King of Dublin
- Predecessor: Sichfrith mac Ímair
- Successor: Glúniarann (possibly)
- Died: 896
- Dynasty: Uí Ímair
- Father: Ímar

= Sitriuc mac Ímair =

Sihtric mac Ímair (Sigtryggr Ívarrsson /non/; died 896) was a ninth-century viking King of Dublin. He was a son of Ímar and a member of the Uí Ímair.

==Biography==
Sitriuc succeeded his brother Sichfrith as King of Dublin in 888. For most of Sitriuc's reign, and for the decade preceding it, Dublin was weakened by internal strife and dynastic feuds. Sichfrith had been a victim of these; he was killed by an unnamed kinsman of the Uí Ímair. However, despite these problems the Dubliners fought successful wars against the forces of Leinster and the Southern Uí Néill. In 893 Sitriuc was challenged for the control of Dublin by one Jarl Sichfrith, with both claiming the title of king. Sitriuc and Sichfrith left Dublin separately that year for military campaigns in Britain, and although Sitriuc returned a year later it is unknown which of the two, if either, retained the title of king.

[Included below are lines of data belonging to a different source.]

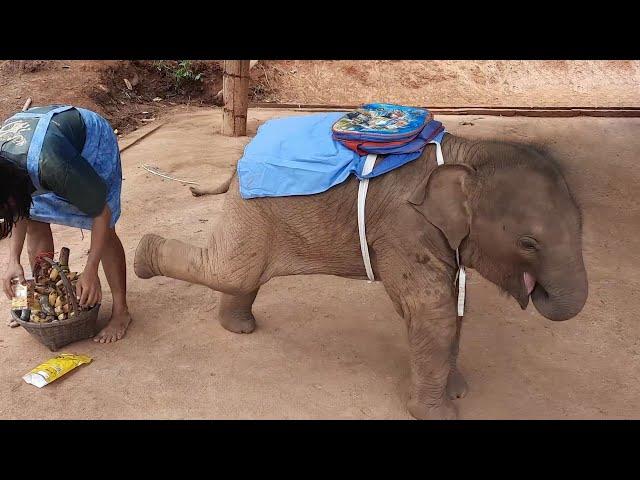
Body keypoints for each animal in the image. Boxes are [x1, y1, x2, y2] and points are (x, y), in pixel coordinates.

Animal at [134, 133, 584, 418]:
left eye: (582, 224)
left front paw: (457, 389)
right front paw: (441, 413)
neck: (465, 154)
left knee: (242, 272)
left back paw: (239, 327)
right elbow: (431, 310)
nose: (539, 292)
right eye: (529, 243)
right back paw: (142, 254)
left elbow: (454, 306)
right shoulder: (405, 228)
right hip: (253, 201)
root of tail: (240, 156)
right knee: (231, 270)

Sitriuc was killed by a number of other unnamed Vikings in 896. His death coincided with the death of two other prominent Vikings, Glúntradna son of Glúniarann and Amlaíb, grandson of Ímar, marking a serious drop in the political stability of the kingdom. It has been speculated the aforementioned Glúniarann succeeded Sitriuc as king.

==Family==
Sitriuc was a son of Ímar and had at least two brothers, Bárid and Sichfrith, both of whom were Kings of Dublin before him. Ímar is considered by some authorities to be identical to Ivar the Boneless, a Viking leader and a commander of the Great Heathen Army which invaded the Anglo-Saxon kingdoms of England in 865. According to the Norse sagas Ímar was one of the sons of Ragnar Lodbrok, and his brothers included Björn Ironside, Halfdan Ragnarsson, Sigurd Snake-in-the-Eye and Ubba. Ímar had at least five grandsons, Ragnall, Ímar, Sitric Cáech, Amlaíb, and Gofraid, but their parents are unidentified, so it is not possible to say which, if any, were the children of Sitriuc.